Insurers Vs. Providers: Will Consumers Win?

The real battle for health care reform has begun.


As Barack Obama heads to New Hampshire to stump for health reform, his administration has been taking a hard line on health insurers. However, Business Week has declared that the insurance companies have already won the war. Business Week notes that more Americans covered (and skimpier coverage) is helpful for insurance company bottom lines – and points to a multimillion dollar investment by United HealthCare to provide data and talking points for conservative Democrats, who hold the key to the evolving health care reform bill.


Meanwhile, America’s Health Insurance Plans has just released very telling data about provider prices that should make physicians and hospitals blush. As Gina Kolata recounts in tomorrow morning’s New York Times some procedures are charged at over ten times what Medicare allows. This is the ugly other side to Andrew Cuomo’s prosecution of Ingenix, a United HealthCare subsidiary, for calculating inappropriately low “usual and customary” fees. Some of the existing fees are utterly ridiculous. (For instance, in Massachusetts, a provider billed an insurer $10,000 for minimally invasive knee surgery for which Medicare pays under $700!). Of course, there is plenty of blame to go around – insurers pay the lesser of “allowed” and “billed charges,” encouraging providers to bill high amounts so that they leave no money on the table.


The more the public learns about the seemy underbelly of medical billing and reimbursement, the more support will grow for government intervention. Past efforts to regulate prices were largely regarded as failures – although interestingly recent reports of costs of bariatric (obesity) surgery pointed out that Maryland, the only state with remaining hospital price regulation, had the lowest prices for this procedure.


By the way – great 2006 article by Uwe Reinhardt entitled The Pricing Of U.S. Hospital Services: Chaos Behind A Veil Of Secrecy helps explain this crazy-quilt irrational system we’ve got.

Work task
Copy the health care reform article word for word between "As Barack Obama" and "care reform bill.", inclusive. The entries that follow have no connection to the health care reform article.

Data supplied
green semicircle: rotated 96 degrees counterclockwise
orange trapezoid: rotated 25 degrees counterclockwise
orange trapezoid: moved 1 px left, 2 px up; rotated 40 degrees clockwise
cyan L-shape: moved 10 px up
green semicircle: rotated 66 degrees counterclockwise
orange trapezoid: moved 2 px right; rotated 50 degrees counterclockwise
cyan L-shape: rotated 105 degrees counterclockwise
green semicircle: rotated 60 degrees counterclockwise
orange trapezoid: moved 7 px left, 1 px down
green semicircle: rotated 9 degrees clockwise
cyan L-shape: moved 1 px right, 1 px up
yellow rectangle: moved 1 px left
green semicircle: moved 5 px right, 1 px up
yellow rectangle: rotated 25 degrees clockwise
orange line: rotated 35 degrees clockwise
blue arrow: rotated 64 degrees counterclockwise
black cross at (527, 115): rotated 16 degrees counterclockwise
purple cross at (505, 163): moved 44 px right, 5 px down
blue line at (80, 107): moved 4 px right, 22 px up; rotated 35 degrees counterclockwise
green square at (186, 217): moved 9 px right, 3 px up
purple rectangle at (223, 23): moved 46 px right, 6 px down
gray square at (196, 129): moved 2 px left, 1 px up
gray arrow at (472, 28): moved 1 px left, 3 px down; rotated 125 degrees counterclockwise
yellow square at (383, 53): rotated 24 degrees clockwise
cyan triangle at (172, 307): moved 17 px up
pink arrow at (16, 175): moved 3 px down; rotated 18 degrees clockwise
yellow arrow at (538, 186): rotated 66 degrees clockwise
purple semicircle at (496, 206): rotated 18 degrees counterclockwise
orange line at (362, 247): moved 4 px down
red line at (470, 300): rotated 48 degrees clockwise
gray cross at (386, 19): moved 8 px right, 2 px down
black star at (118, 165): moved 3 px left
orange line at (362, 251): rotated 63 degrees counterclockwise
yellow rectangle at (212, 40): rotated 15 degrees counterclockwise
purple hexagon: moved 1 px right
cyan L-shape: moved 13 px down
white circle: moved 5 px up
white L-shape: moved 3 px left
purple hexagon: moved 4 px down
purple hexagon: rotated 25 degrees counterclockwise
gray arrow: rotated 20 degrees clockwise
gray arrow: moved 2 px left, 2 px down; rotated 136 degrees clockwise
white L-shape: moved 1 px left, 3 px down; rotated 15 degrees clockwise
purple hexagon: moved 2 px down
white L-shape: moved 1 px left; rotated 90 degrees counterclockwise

Solution to the problem
As Barack Obama heads to New Hampshire to stump for health reform, his administration has been taking a hard line on health insurers. However, Business Week has declared that the insurance companies have already won the war. Business Week notes that more Americans covered (and skimpier coverage) is helpful for insurance company bottom lines – and points to a multimillion dollar investment by United HealthCare to provide data and talking points for conservative Democrats, who hold the key to the evolving health care reform bill.